Natural health guide


St John’s wort (Hypericum perforatum) is native to Europe, Asia and North Africa. Originally used by the Greeks to rid the body of evil spirits, it has been used since the 1500s for depression.

What is it used for?

Depression, anxiety, nerve pain, premenstrual syndrome (PMS). It is thought to exert drug-like activity in neurochemical systems believed implicated in the cause of depression.

How is it used?

The flowering tops and aerial parts of the plant are made into teas, extracts and over-the-counter supplements.

At a glance

Main use: Mild to moderate depression

Evidence: There is evidence that St John’s wort might be helpful in mild-moderate depression.


Interacts with other antidepressants, contraceptives and many other medications.
Talk to your doctor before taking St John’s wort in pregnancy.
Remember to always tell your healthcare provider about all the remedies and medications you’re taking.

Scientific evidence?

There is good evidence from many trials and reviews that it may benefit people with depression. Evidence is stronger for benefit in mild to moderate depression, with some studies finding it can be as effective as some antidepressants for mild to moderate depression.

A review of trials in 2009 suggested St John’s wort might be helpful for people with major depression and be at least as effective standard antidepressants with fewer side effects.

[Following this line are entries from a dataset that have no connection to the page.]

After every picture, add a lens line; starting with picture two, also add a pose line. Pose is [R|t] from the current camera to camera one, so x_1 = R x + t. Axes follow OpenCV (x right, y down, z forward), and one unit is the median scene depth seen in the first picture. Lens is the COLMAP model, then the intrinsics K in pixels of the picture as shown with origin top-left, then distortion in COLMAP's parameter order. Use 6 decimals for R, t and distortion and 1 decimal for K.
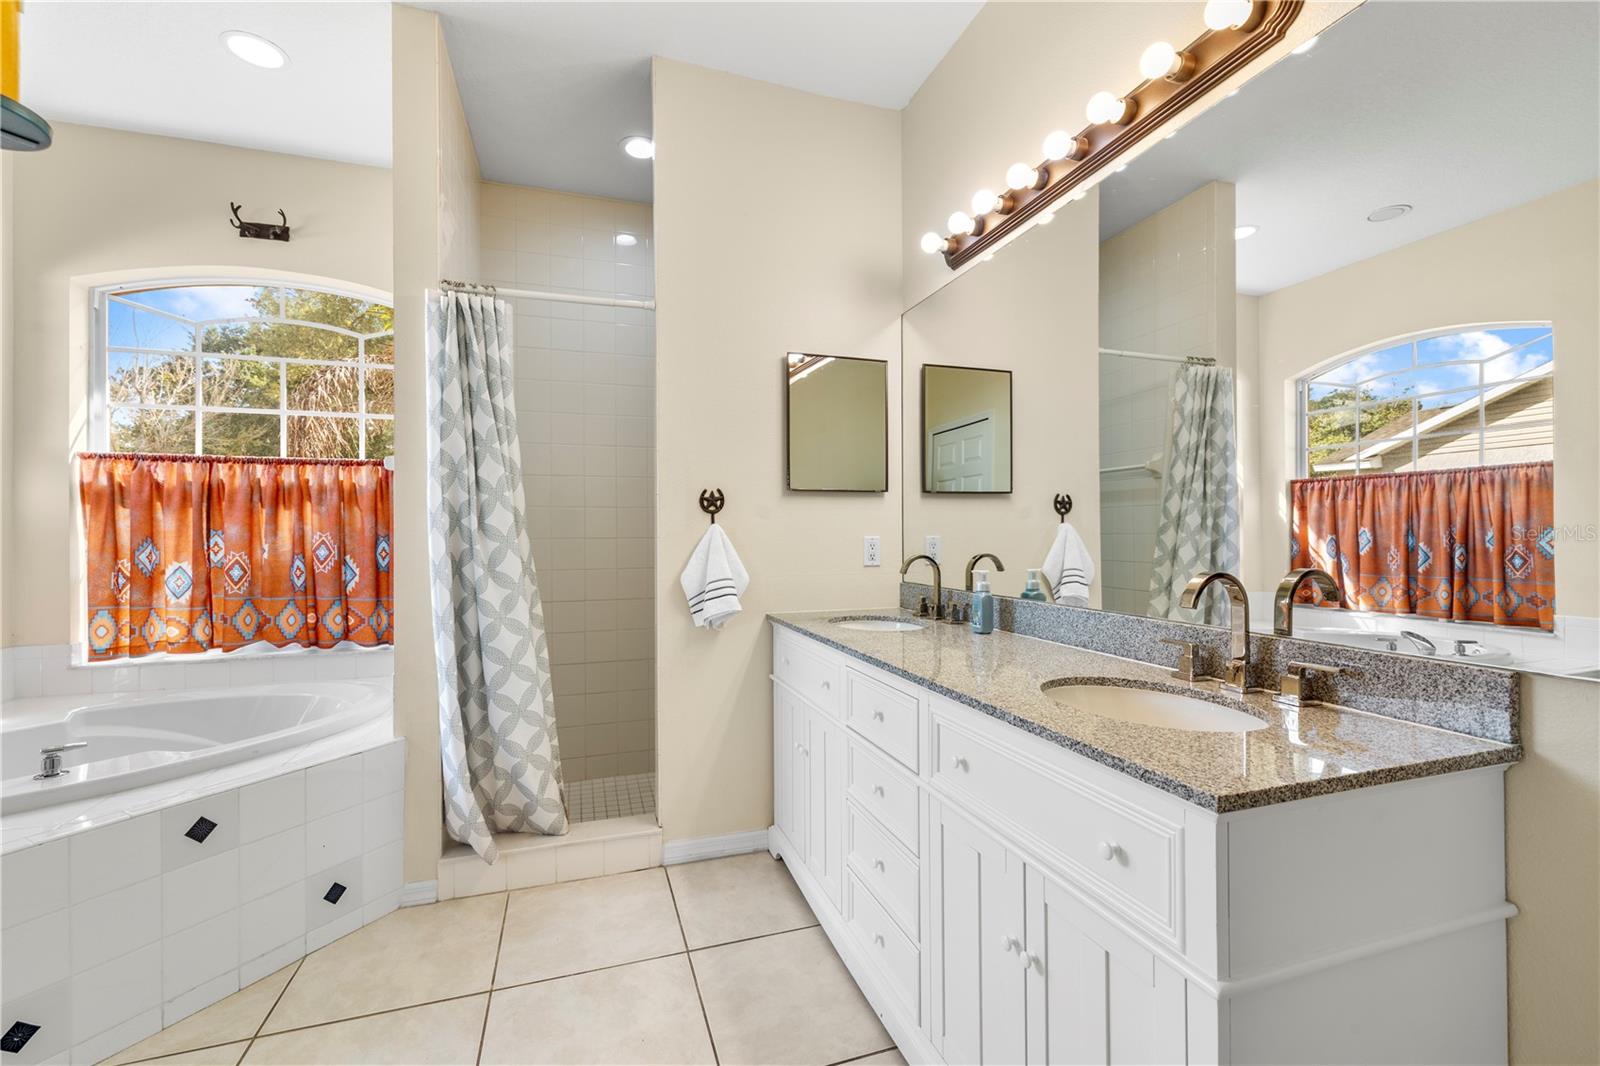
lens RADIAL K [[679.0, 0, 797.3], [0, 679.0, 531.9], [0, 0, 1]] dist [0.004376, -0.000301]
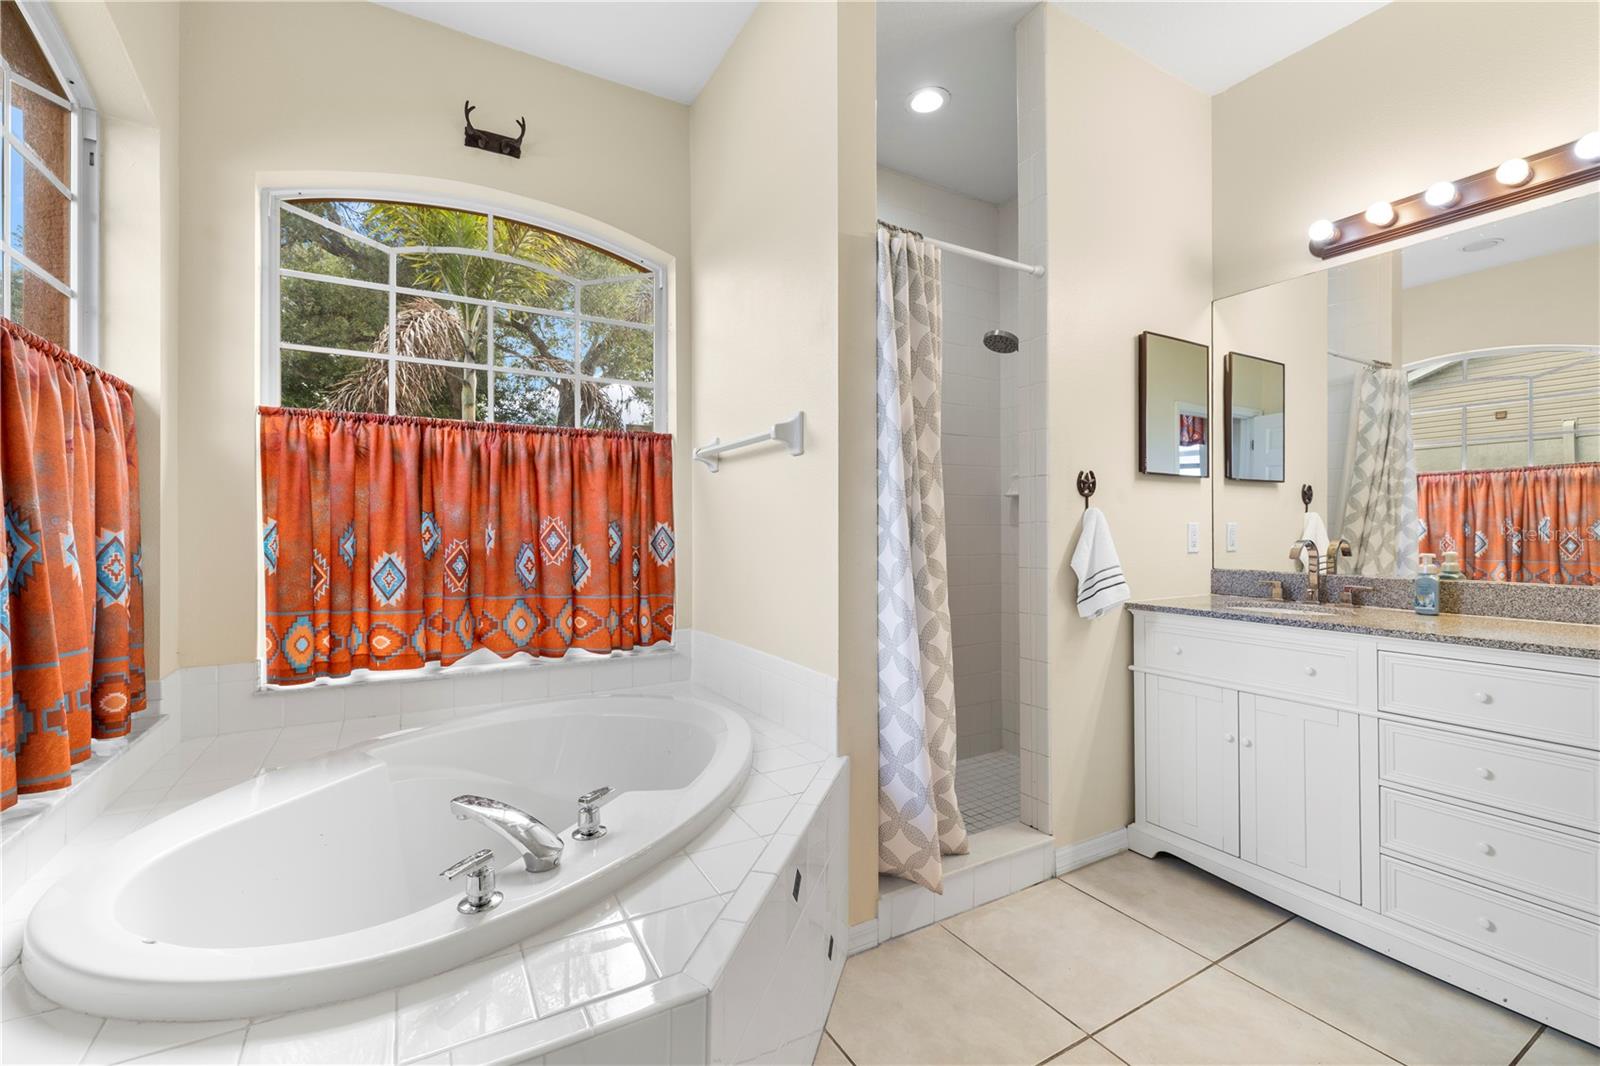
lens RADIAL K [[679.0, 0, 810.1], [0, 679.0, 524.8], [0, 0, 1]] dist [0.004376, -0.000301]
pose [[0.976430, 0.002885, 0.215817, -0.620543], [-0.002626, 0.999995, -0.001488, 0.012362], [-0.215820, 0.000887, 0.976433, 0.140847]]
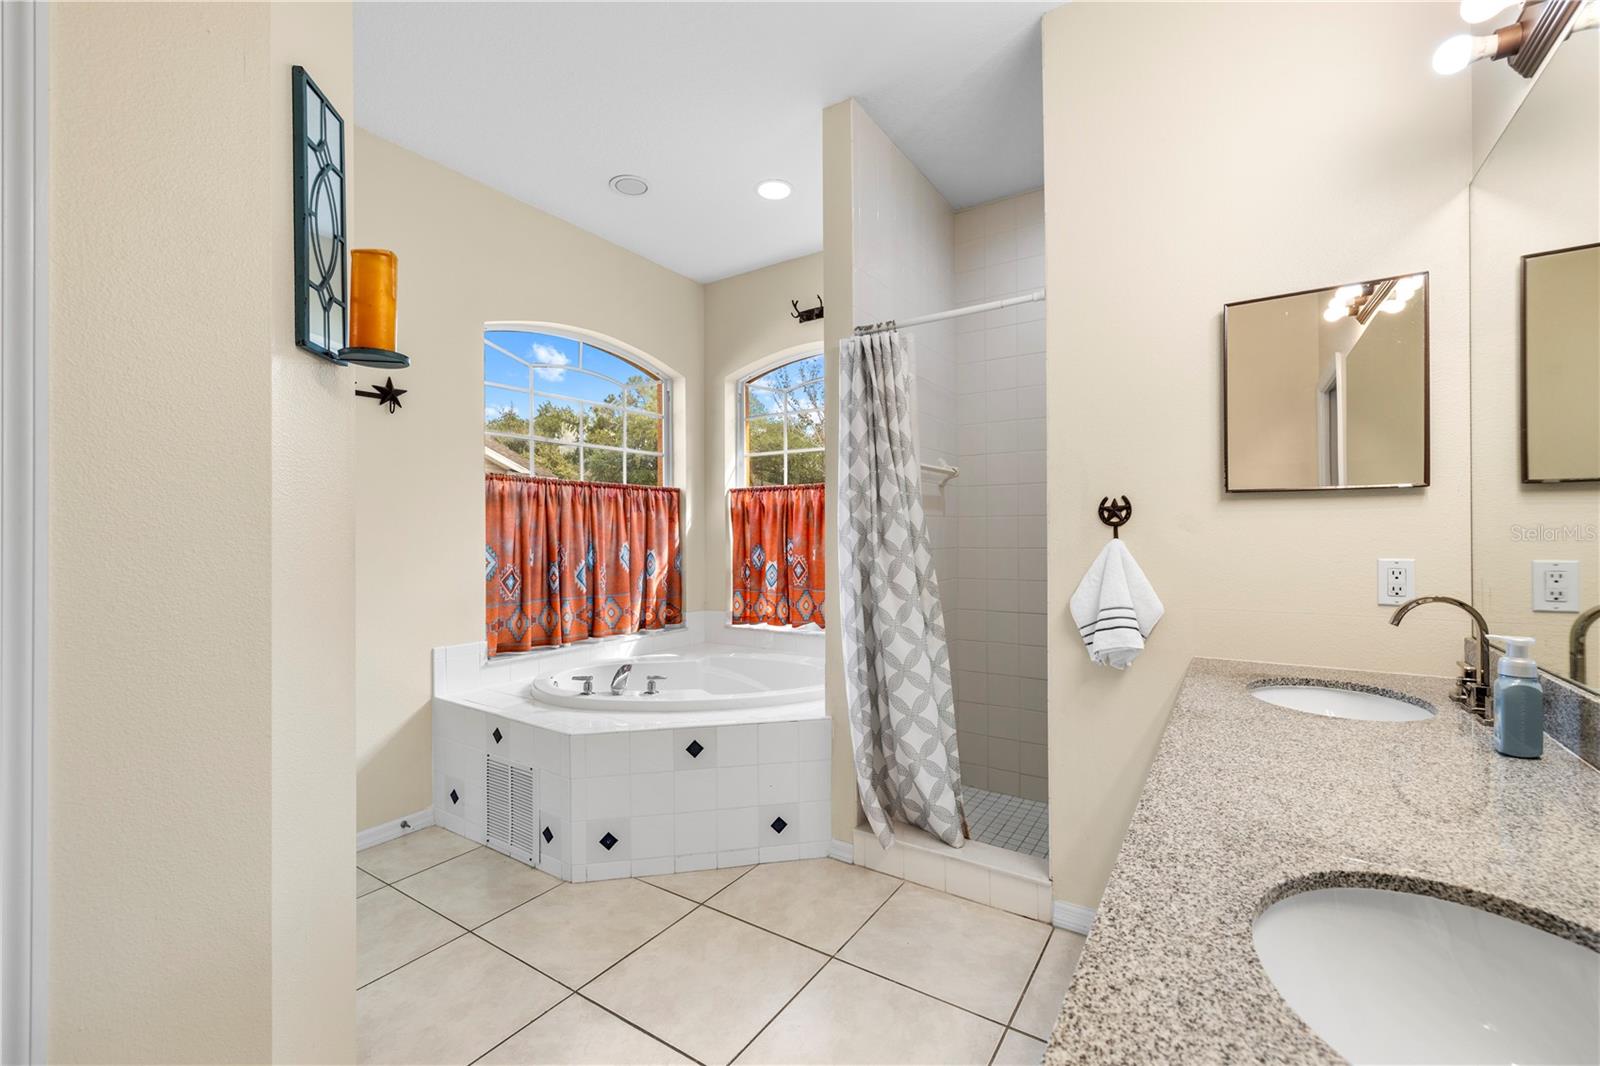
lens RADIAL K [[679.0, 0, 791.7], [0, 679.0, 530.3], [0, 0, 1]] dist [0.004376, -0.000301]
pose [[0.612834, -0.002712, -0.790207, 0.252196], [0.005237, 0.999986, 0.000630, -0.021699], [0.790194, -0.004524, 0.612840, 0.161936]]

However, ongoing research suggestseffectiveness may have been overplayed and other studies have found no benefit in major depression.

Currently the Royal Australasian and New Zealand College of psychiatrists does not recommend St John’s wort for depression.

Also it’s important to be aware the constituents of St John’s wort extracts differ between manufacturers.

Side-effects and interactions

The most common side effects include gastrointestinal upset, light sensitivity, agitation and skin reactions.

Serious side effects can result from taking St John’s wort together with other antidepressants, as well as other supplements and medications. Medications known to interact with St John’s wort include antidepressants, blood thinning drugs, drugs for irregular heartbeats, HIV medication, cancer drugs, immunosuppressants and triptan migraine drugs. St John’s wort can also reduce the effectiveness of the contraceptive pill and other medications. If you are taking any medication consult your doctor before taking St John’s wort to check for possible interactions.